== Extracted records ==
★ ★ ★ ★
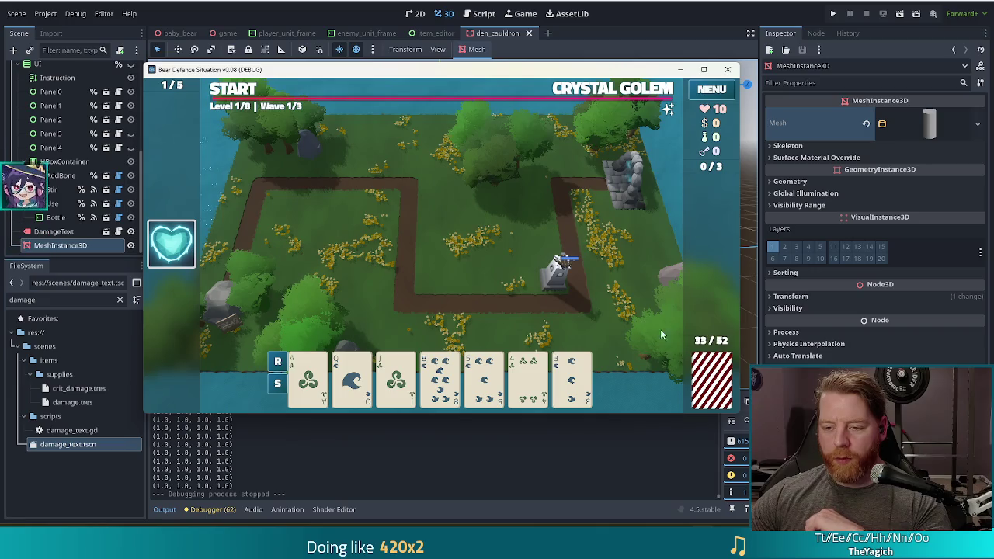
click(381, 393)
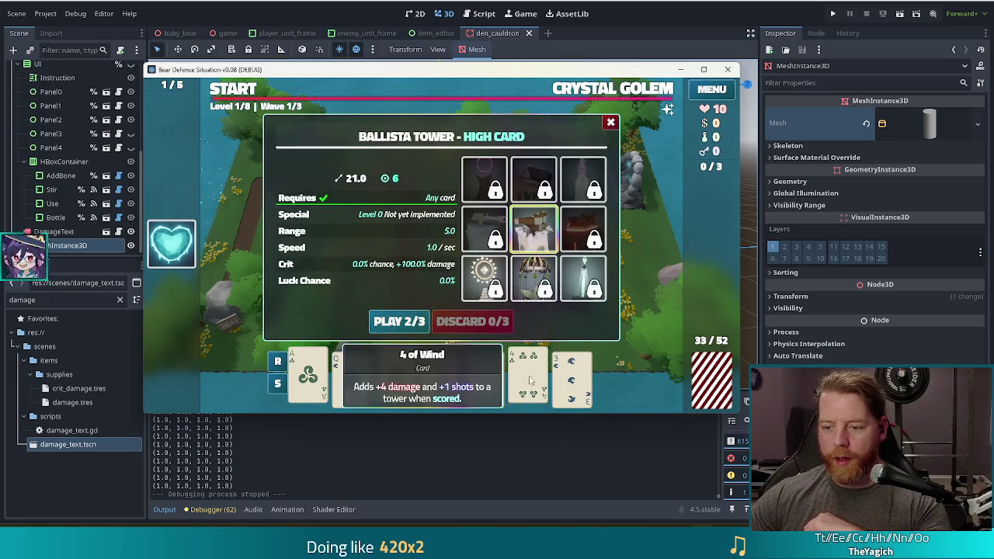
click(400, 323)
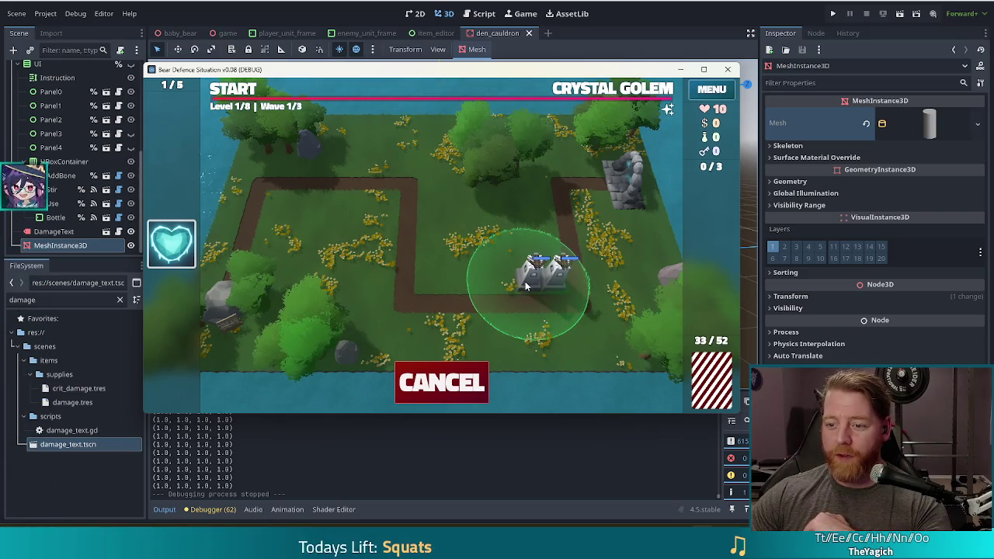
click(525, 281)
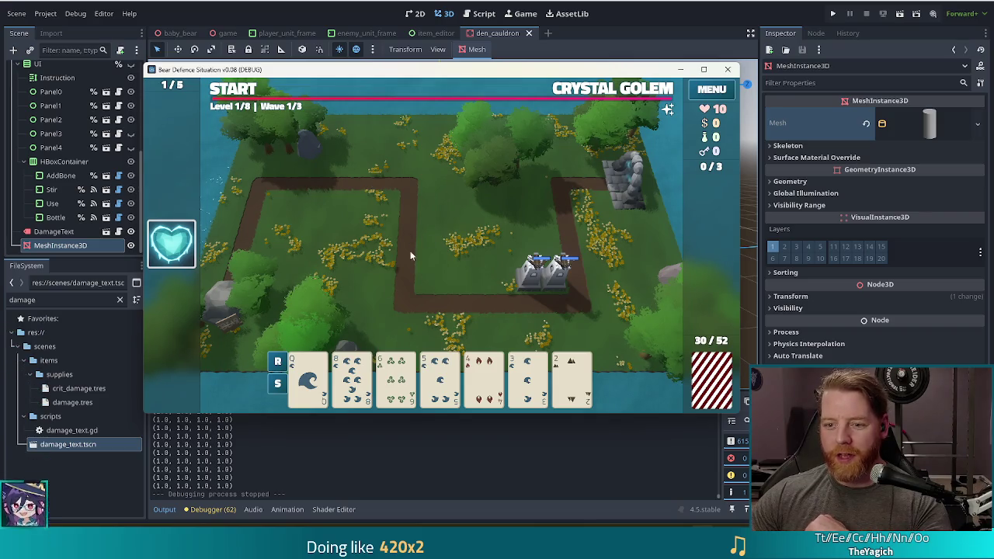
Step: Play a five-card straight as a Ballista and place it beside the existing towers
click(396, 378)
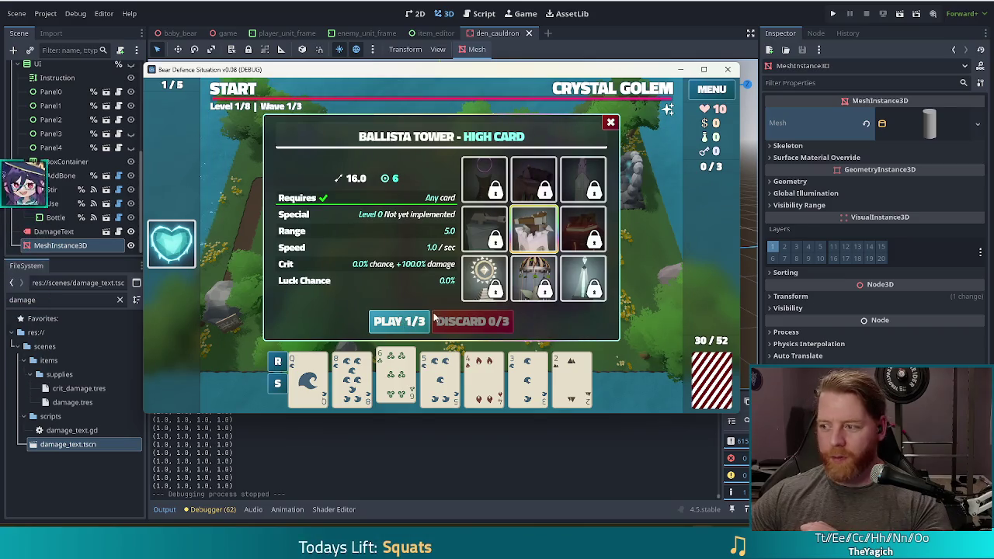
click(400, 374)
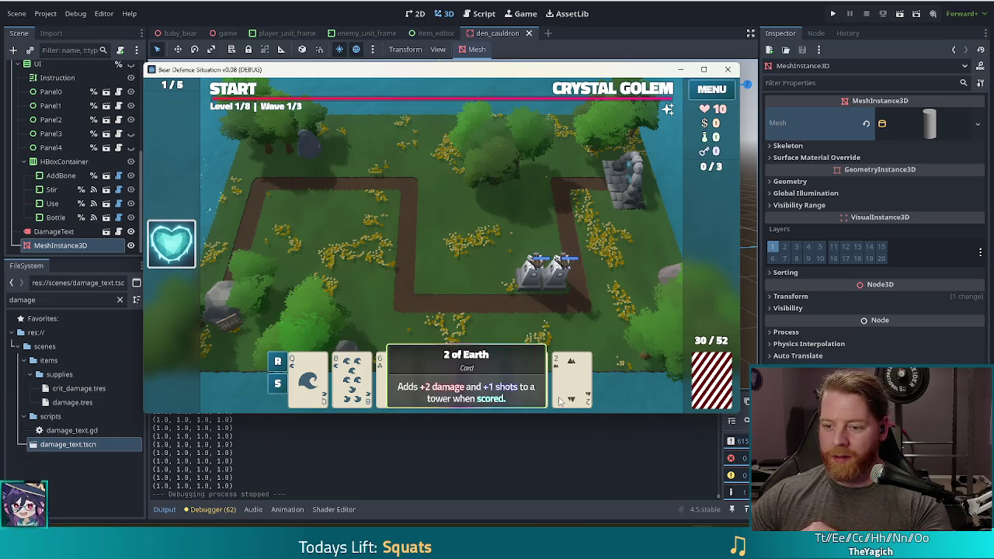
click(570, 380)
click(528, 381)
click(483, 381)
click(440, 380)
click(396, 381)
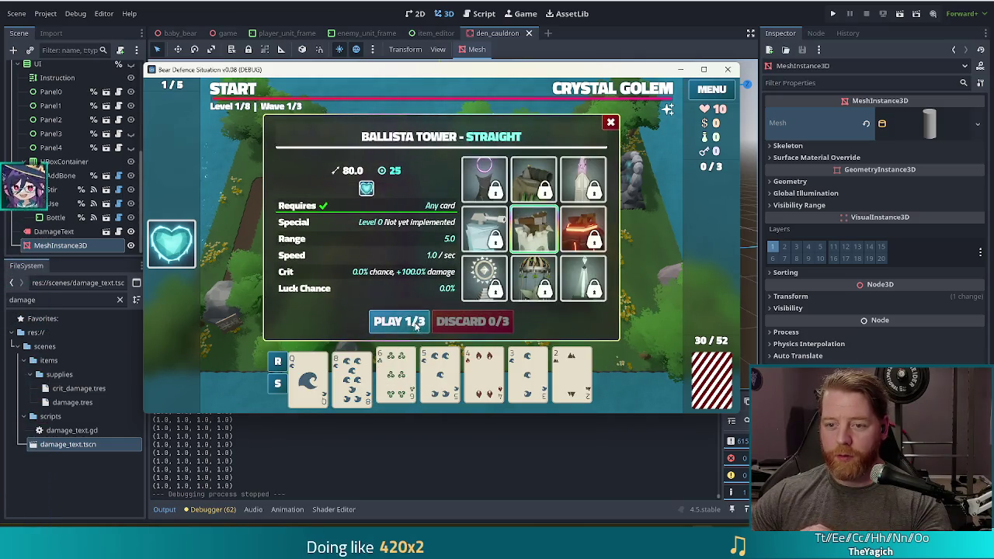
click(392, 324)
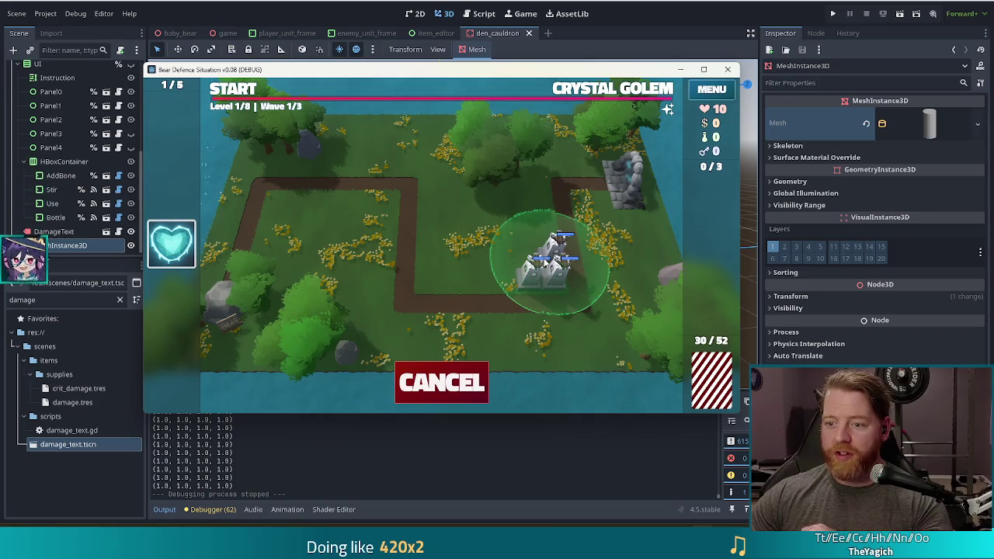
click(544, 257)
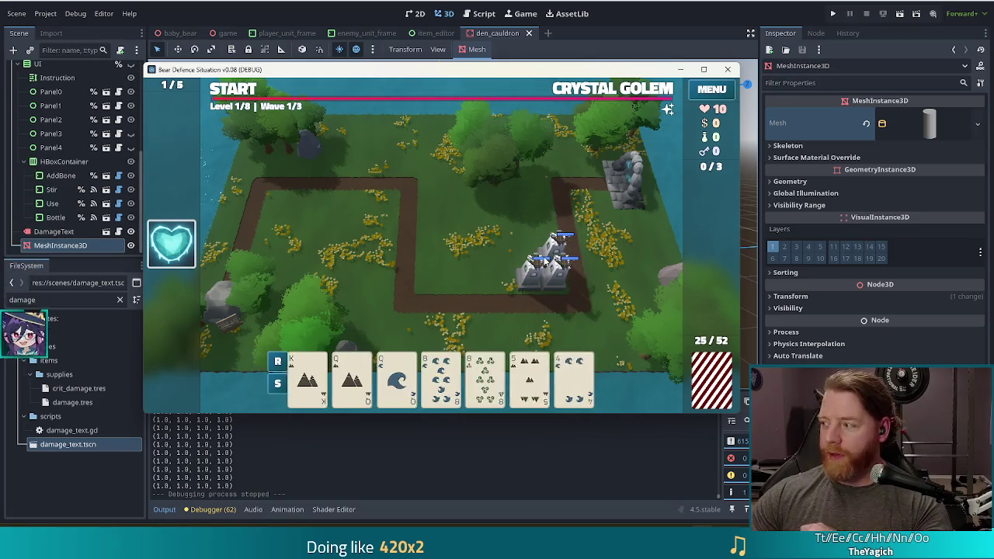
Step: Run wave 1 and accept the Wave Complete results to move on to wave 2
click(237, 90)
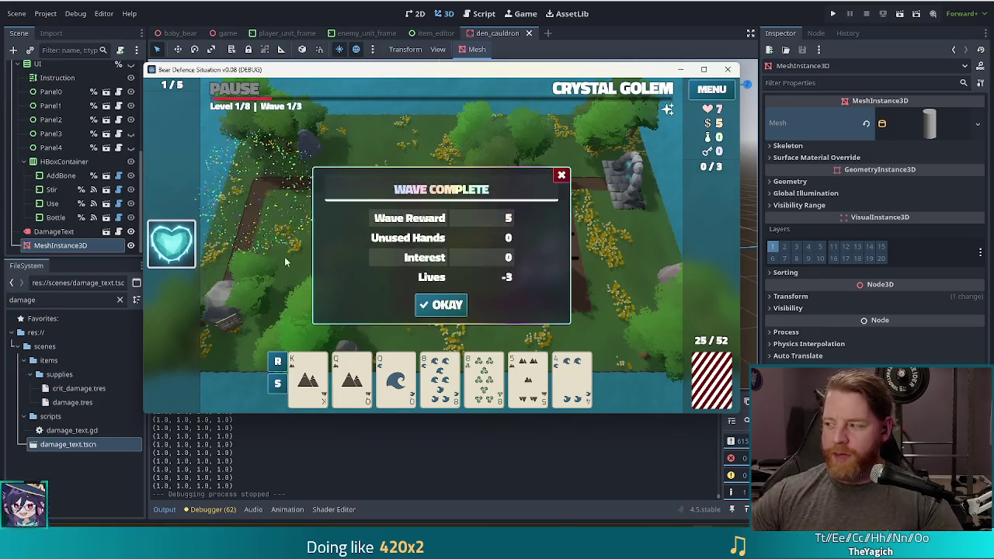
click(455, 306)
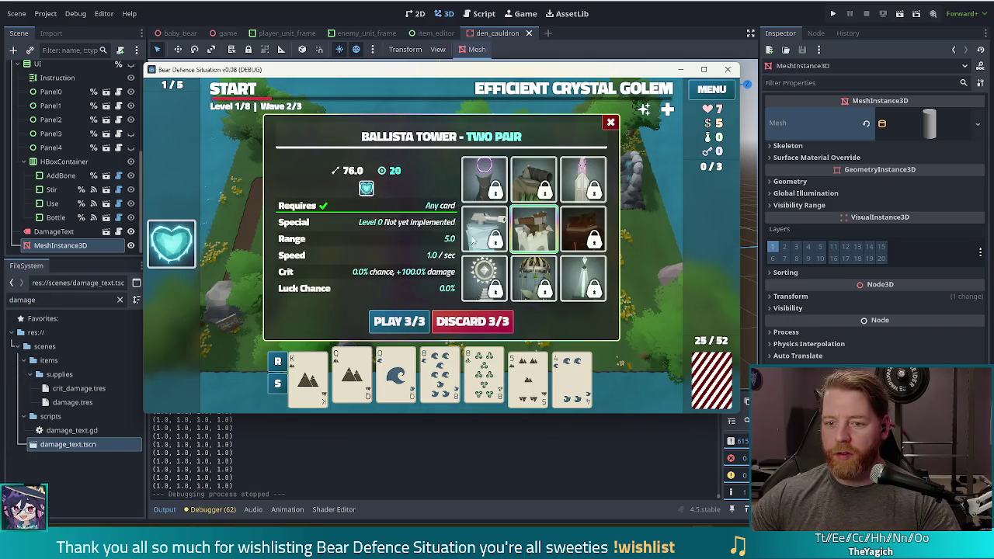
Step: Place two more Ballista towers along the lower path, discarding unwanted cards, then start wave 2
click(413, 325)
click(503, 285)
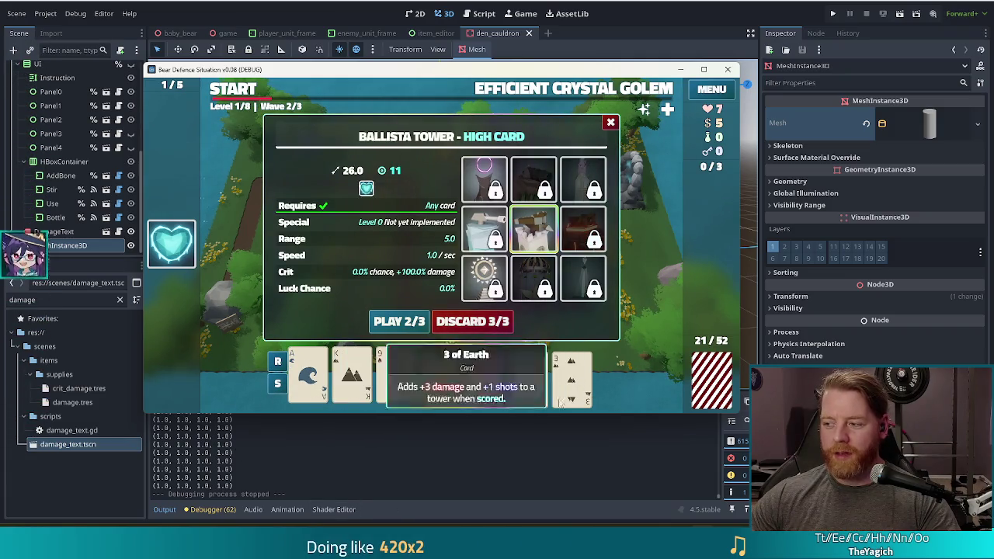
click(473, 322)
★ ★ ★ ★
Leave out the images and transcribe all the records exactly.

== Exercise output ==
click(381, 393)
click(400, 323)
click(525, 281)
Step: Play a five-card straight as a Ballista and place it beside the existing towers
click(396, 378)
click(400, 374)
click(570, 380)
click(528, 381)
click(483, 381)
click(440, 380)
click(396, 381)
click(392, 324)
click(544, 257)
Step: Run wave 1 and accept the Wave Complete results to move on to wave 2
click(237, 90)
click(455, 306)
Step: Place two more Ballista towers along the lower path, discarding unwanted cards, then start wave 2
click(413, 325)
click(503, 285)
click(473, 322)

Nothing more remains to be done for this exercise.